The problem: Tally the lines in the items below that contain the word "этой". Reply with the number alone.

(Saved data entries)

□ □ □ □

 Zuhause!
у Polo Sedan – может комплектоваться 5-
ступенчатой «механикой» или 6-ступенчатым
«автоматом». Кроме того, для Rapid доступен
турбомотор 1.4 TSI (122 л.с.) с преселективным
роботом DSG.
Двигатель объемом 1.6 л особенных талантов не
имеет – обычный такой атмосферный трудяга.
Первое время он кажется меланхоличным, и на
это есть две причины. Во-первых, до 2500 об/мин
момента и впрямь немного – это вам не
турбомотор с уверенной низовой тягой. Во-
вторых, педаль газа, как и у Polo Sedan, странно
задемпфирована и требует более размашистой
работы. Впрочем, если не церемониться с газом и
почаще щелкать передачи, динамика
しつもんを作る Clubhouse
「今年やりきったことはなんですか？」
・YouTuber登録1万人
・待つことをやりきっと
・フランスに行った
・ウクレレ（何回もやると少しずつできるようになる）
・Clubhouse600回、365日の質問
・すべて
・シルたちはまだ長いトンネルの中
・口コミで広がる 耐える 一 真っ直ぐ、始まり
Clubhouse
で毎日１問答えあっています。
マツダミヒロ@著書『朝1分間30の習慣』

□ □ □ □

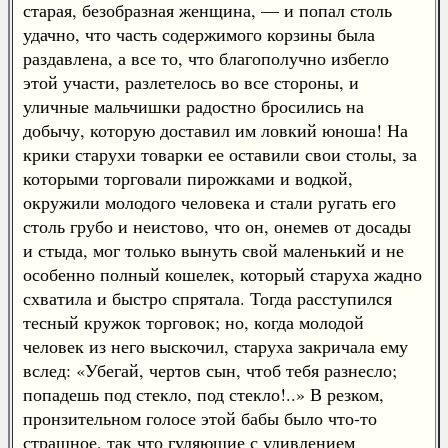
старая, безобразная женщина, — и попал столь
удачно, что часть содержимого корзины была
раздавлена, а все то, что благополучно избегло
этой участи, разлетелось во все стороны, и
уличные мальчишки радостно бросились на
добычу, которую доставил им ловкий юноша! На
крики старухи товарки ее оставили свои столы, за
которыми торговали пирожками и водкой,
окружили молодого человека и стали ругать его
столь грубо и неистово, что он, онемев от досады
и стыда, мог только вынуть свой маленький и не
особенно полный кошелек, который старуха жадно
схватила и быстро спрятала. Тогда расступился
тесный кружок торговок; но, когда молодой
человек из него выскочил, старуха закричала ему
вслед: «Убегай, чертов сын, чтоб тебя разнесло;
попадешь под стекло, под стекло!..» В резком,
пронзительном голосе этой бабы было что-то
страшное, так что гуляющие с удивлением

□ □ □ □

Task output: 2